• _DATA FOR REVIEW_

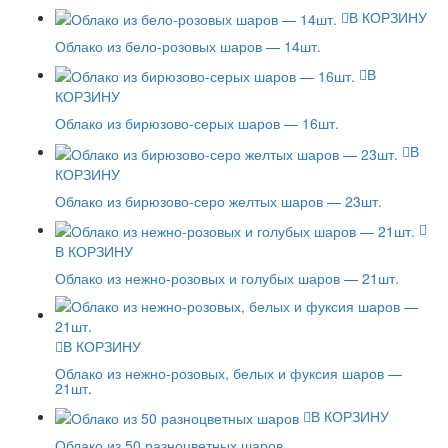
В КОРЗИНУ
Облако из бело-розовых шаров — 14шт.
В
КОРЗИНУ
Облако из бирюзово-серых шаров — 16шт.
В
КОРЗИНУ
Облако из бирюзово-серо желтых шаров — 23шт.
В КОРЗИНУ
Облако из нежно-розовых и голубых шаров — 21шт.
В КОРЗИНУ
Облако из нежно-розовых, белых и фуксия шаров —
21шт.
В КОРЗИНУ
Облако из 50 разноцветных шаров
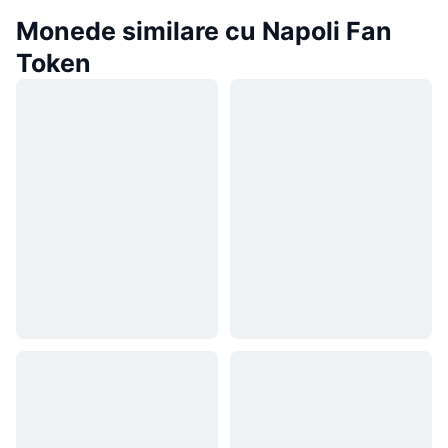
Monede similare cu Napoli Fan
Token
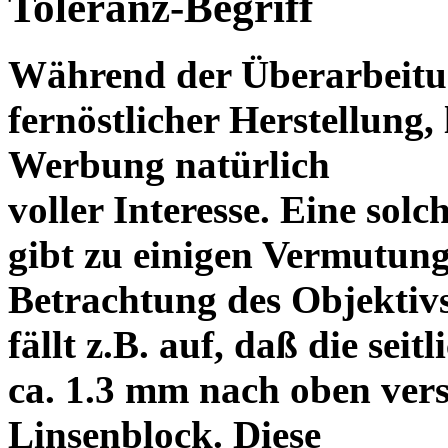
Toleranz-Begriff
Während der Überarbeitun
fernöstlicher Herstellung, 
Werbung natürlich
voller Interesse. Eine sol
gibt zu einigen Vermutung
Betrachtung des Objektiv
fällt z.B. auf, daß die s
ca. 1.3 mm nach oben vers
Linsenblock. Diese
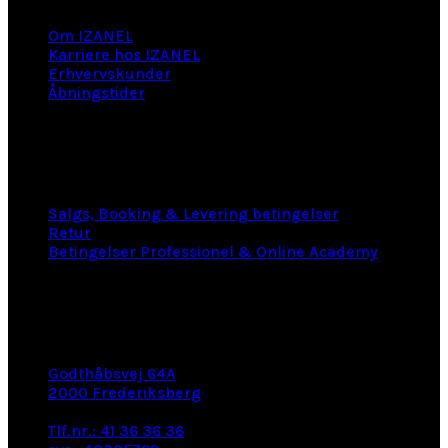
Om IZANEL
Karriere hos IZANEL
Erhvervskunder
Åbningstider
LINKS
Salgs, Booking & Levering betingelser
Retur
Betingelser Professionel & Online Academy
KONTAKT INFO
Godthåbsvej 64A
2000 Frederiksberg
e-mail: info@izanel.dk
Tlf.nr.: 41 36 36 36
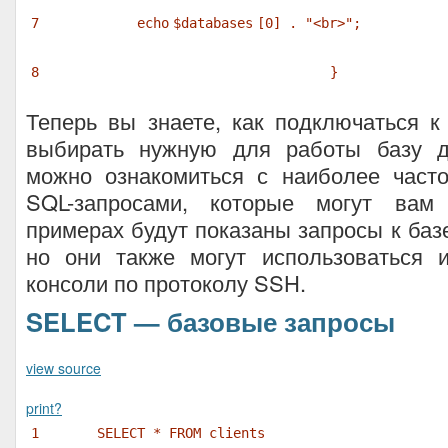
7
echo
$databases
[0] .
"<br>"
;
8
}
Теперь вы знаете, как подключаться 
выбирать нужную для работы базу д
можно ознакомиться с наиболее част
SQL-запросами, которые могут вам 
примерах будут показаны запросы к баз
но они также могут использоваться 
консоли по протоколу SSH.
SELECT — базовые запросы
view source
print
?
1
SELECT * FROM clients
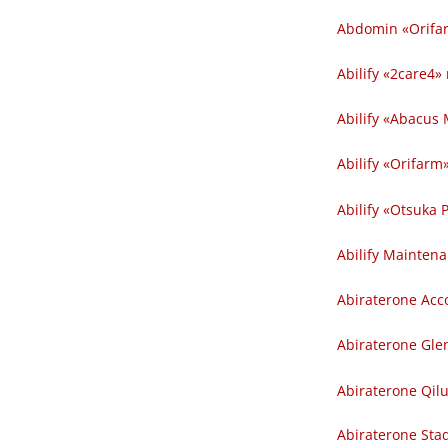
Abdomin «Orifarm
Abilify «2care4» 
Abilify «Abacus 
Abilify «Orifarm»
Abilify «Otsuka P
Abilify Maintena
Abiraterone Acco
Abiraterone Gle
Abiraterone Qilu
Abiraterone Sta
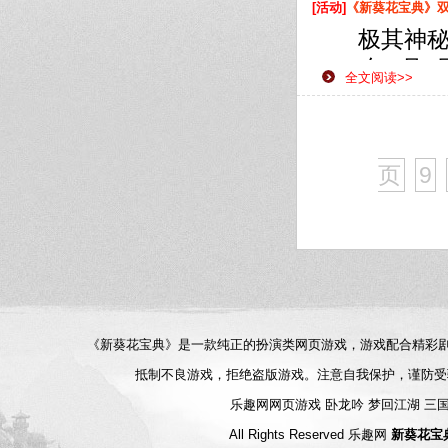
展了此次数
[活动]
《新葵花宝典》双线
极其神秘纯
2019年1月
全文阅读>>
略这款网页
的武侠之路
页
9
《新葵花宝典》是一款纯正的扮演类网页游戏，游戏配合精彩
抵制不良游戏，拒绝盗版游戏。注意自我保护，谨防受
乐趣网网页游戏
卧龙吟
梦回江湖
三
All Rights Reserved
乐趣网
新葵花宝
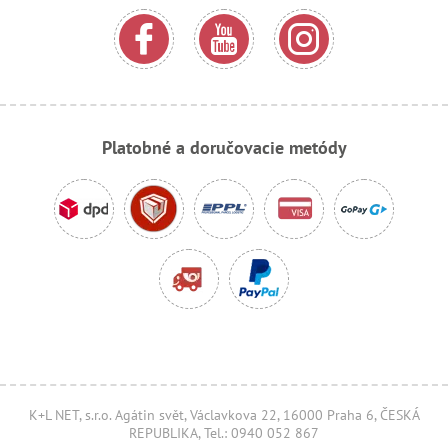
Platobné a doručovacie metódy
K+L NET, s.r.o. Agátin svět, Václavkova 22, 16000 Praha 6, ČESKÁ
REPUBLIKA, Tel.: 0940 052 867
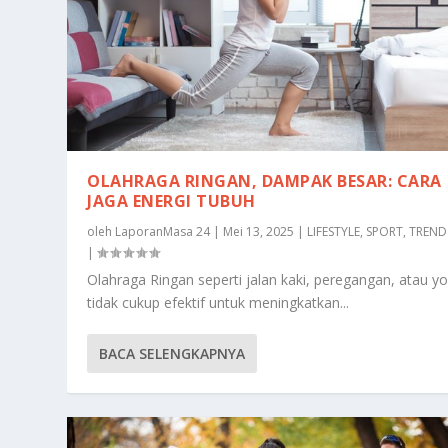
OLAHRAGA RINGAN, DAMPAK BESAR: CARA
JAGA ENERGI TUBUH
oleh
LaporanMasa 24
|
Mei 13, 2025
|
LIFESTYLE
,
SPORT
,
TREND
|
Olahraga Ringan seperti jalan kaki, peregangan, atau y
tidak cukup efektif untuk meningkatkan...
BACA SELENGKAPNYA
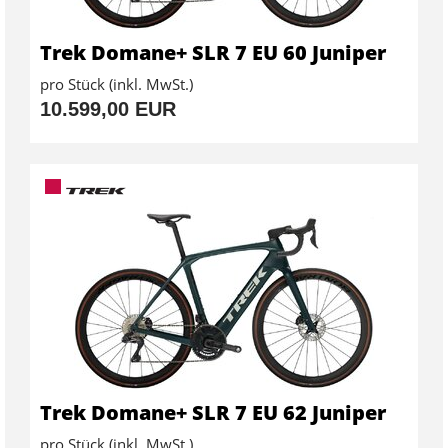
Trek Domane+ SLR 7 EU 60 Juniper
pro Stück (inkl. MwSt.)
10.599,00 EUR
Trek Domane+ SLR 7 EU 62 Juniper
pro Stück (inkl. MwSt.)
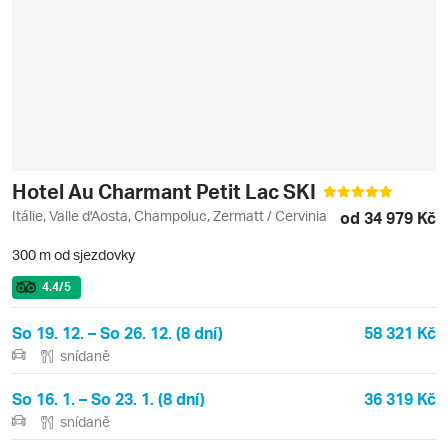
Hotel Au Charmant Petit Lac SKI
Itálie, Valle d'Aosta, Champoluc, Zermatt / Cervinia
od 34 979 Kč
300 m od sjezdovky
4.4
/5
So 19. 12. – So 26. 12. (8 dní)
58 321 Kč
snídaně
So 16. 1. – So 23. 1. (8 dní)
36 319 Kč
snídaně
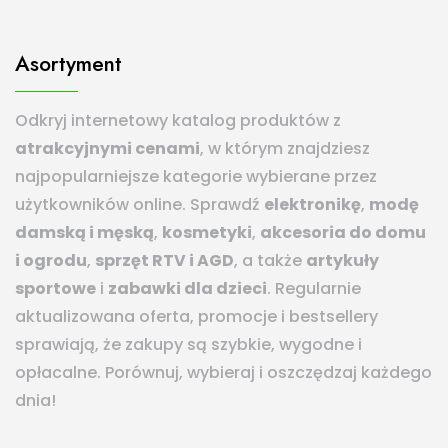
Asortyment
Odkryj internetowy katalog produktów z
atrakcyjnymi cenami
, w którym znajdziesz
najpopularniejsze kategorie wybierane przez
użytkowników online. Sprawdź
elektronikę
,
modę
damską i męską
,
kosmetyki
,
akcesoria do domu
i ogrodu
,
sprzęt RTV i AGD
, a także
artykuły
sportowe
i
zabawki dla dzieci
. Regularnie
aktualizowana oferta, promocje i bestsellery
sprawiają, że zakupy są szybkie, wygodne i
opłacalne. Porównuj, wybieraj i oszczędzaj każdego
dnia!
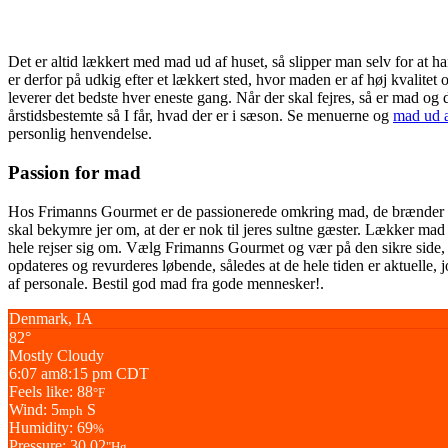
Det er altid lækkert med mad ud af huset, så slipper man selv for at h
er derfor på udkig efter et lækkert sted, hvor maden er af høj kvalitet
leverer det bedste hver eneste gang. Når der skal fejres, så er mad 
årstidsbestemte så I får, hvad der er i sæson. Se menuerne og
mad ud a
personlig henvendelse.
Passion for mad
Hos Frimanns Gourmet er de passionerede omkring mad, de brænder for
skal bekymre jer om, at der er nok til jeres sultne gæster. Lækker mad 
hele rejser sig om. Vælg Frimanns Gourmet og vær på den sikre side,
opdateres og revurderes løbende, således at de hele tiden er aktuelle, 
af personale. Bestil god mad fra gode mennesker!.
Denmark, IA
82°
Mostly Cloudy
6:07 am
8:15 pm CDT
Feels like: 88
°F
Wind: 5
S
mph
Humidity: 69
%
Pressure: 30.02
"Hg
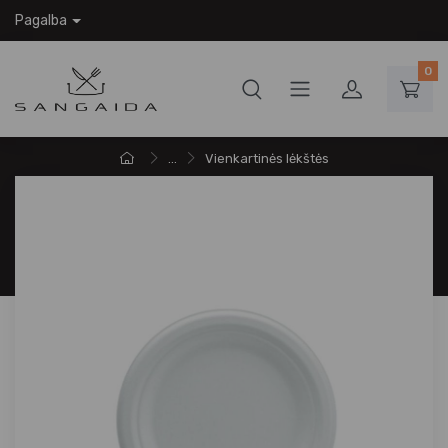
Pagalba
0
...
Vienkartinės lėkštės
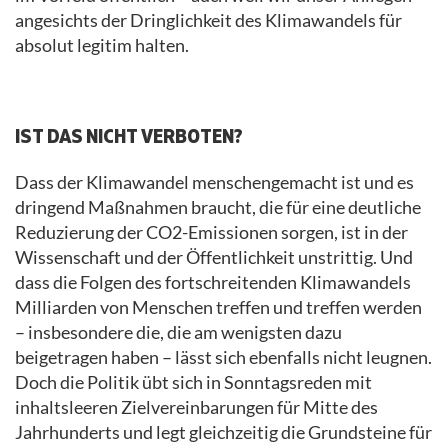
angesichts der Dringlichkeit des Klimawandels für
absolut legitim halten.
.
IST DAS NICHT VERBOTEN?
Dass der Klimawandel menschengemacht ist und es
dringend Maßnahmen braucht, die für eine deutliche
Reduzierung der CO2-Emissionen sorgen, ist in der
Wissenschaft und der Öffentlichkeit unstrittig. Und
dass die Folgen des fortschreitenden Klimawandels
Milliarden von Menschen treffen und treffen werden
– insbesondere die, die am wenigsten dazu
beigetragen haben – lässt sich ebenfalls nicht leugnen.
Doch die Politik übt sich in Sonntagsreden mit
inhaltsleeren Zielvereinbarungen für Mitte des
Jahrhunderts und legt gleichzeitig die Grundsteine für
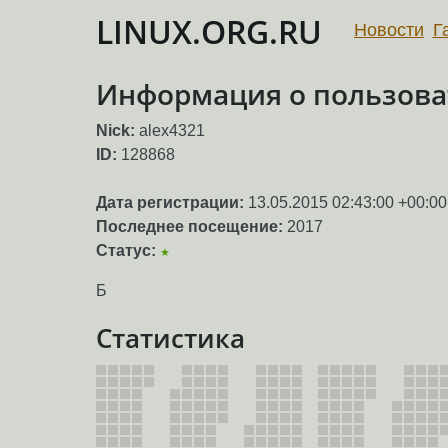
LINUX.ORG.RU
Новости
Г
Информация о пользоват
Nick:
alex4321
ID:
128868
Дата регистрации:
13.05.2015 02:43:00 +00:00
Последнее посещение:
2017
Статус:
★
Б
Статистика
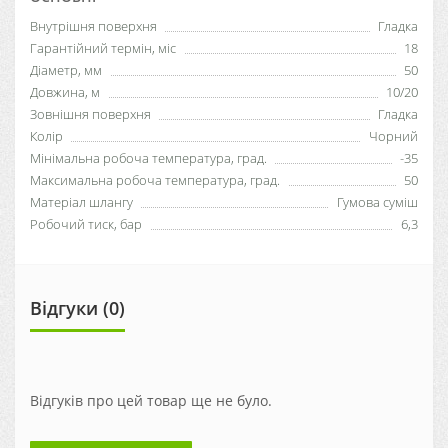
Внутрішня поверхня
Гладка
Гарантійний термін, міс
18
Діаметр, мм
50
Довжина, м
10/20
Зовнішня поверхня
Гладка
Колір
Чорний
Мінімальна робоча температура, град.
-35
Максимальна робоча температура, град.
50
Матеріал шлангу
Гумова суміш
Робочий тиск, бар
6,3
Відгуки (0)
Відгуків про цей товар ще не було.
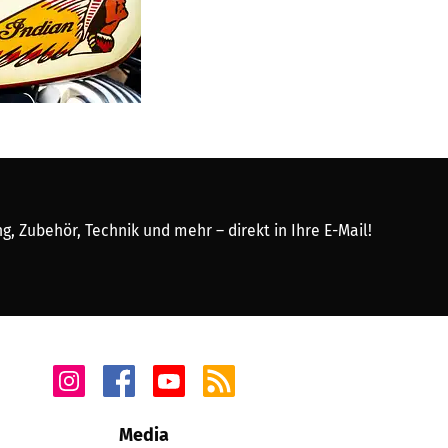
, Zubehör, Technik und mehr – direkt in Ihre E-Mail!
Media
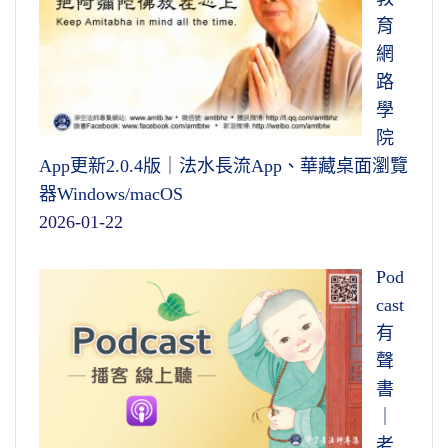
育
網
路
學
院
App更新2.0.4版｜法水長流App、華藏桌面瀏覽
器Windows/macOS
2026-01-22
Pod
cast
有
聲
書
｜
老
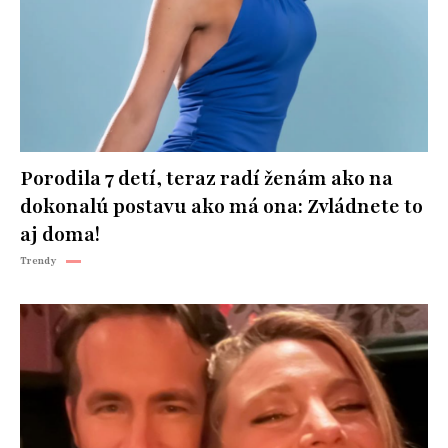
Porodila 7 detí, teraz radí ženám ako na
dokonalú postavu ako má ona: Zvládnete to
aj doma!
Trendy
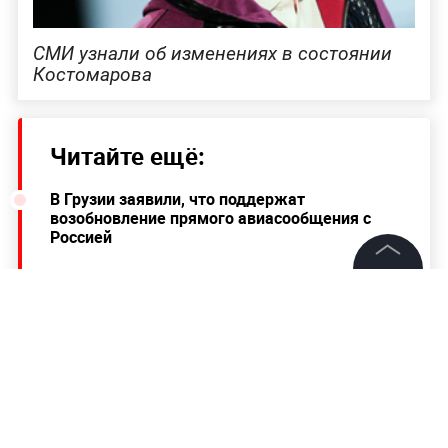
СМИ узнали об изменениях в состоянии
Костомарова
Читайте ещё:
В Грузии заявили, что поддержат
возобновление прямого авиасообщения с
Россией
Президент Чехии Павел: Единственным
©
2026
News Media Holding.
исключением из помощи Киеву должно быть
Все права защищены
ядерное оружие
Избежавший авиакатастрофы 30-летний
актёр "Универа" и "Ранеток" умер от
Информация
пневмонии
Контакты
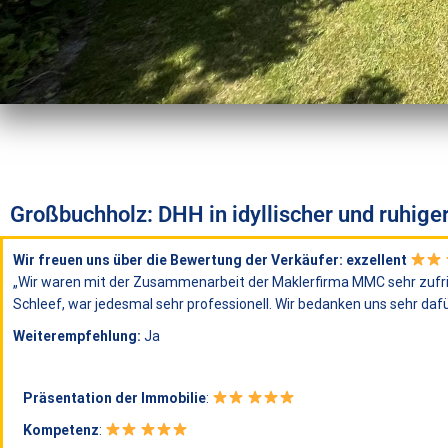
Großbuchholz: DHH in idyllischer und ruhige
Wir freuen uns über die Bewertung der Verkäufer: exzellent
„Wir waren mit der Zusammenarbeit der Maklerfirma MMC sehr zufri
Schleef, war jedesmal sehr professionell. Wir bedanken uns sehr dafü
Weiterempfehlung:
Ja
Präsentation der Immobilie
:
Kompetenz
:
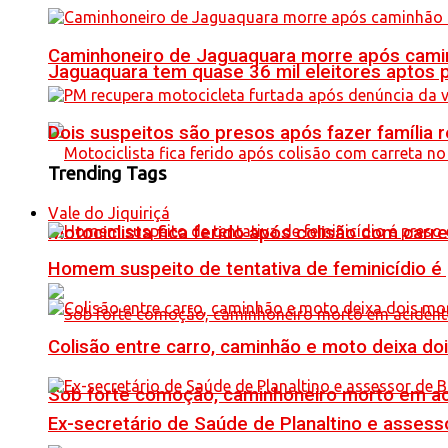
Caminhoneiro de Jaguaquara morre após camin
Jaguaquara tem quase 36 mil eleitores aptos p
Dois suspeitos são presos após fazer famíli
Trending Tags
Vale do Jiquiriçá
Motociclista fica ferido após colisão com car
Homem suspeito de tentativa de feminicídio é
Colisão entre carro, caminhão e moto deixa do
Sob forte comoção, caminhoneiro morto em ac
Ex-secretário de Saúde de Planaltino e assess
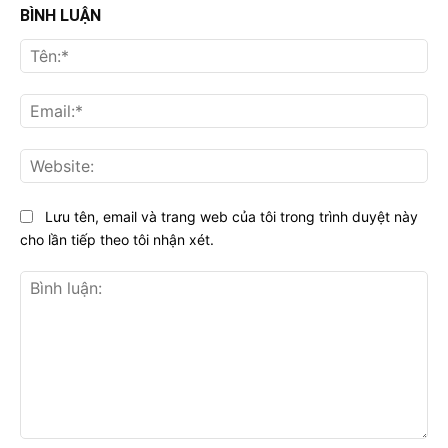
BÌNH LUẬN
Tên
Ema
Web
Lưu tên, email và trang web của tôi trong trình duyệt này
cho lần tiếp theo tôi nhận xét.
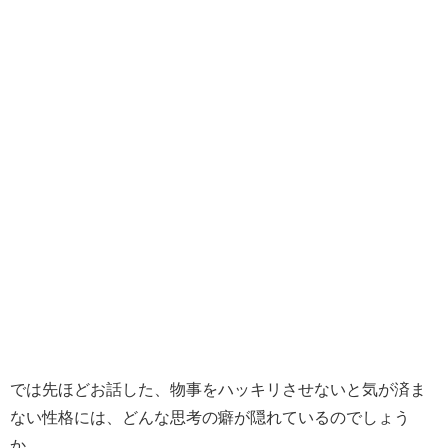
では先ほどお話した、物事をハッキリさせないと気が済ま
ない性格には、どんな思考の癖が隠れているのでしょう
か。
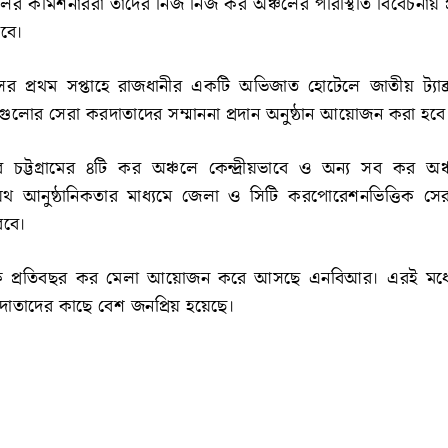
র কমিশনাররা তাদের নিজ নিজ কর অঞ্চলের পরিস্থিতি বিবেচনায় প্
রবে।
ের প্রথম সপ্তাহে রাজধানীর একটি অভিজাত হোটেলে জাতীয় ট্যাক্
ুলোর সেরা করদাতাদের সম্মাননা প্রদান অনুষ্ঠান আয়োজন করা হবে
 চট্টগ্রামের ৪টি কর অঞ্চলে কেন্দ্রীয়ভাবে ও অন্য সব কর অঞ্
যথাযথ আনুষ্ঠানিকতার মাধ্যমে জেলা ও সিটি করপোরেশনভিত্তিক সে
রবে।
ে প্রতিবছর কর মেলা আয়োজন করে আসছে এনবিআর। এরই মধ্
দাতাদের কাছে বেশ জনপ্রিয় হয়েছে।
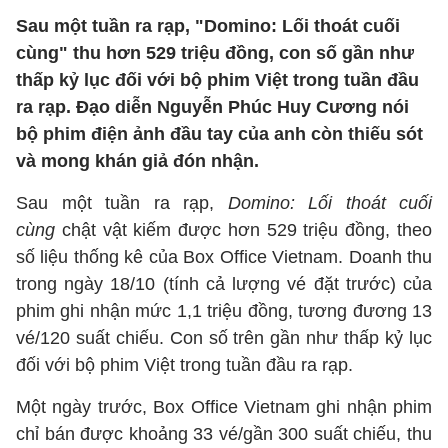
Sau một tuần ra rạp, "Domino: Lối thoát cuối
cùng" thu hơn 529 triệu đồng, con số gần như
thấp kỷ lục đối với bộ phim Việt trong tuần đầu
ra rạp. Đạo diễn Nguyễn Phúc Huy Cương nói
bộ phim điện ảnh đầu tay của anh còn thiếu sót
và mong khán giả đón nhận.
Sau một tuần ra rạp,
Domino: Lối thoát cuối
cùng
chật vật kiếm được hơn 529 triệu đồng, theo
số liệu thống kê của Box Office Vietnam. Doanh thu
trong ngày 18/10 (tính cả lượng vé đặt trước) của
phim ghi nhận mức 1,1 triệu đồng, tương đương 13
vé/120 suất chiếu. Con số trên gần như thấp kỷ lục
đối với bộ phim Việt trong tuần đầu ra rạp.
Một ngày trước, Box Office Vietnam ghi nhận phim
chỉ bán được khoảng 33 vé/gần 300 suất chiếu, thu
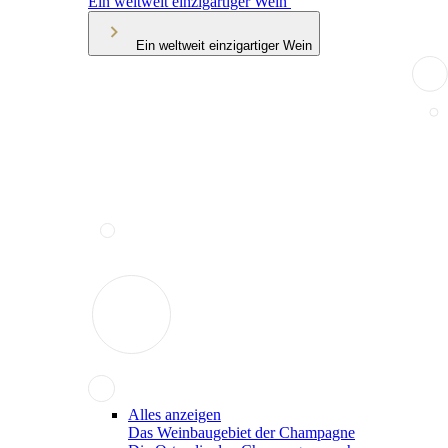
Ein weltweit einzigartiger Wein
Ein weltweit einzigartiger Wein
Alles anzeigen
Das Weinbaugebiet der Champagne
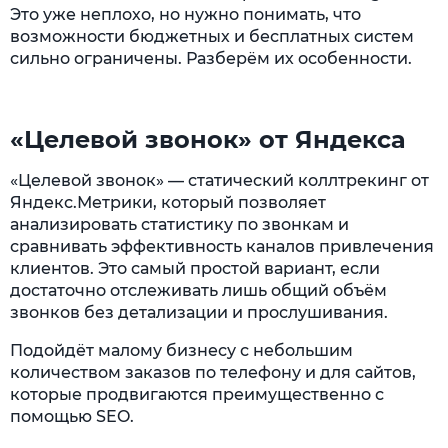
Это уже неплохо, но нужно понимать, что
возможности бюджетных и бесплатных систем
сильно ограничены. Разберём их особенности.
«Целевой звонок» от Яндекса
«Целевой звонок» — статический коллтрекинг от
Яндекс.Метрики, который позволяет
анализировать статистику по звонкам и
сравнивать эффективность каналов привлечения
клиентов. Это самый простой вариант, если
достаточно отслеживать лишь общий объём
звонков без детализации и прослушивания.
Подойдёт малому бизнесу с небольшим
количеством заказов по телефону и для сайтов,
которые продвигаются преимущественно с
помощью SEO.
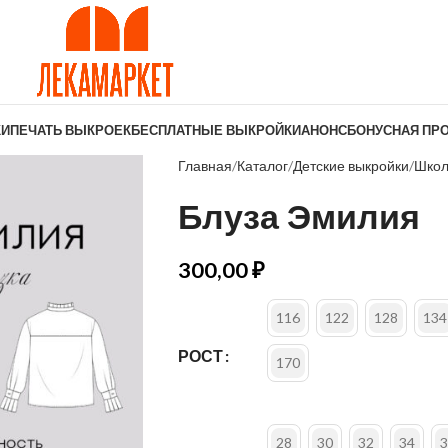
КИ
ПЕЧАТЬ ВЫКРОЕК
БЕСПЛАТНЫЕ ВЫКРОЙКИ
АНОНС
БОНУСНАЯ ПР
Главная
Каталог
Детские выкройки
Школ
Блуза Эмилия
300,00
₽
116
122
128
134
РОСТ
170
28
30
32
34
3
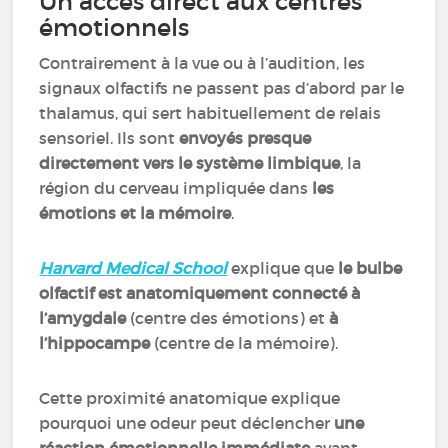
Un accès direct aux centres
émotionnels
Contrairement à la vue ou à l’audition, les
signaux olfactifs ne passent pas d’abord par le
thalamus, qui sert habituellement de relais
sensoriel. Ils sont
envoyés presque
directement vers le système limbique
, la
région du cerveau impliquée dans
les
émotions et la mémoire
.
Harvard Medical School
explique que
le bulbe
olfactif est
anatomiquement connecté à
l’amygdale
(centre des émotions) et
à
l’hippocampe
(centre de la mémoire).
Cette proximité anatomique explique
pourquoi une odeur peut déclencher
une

• _ABOUT THIS TASK_
Show, from the records above, every line that includes "cùng".

• _RESULT BELOW_
cùng" thu hơn 529 triệu đồng, con số gần như
cùng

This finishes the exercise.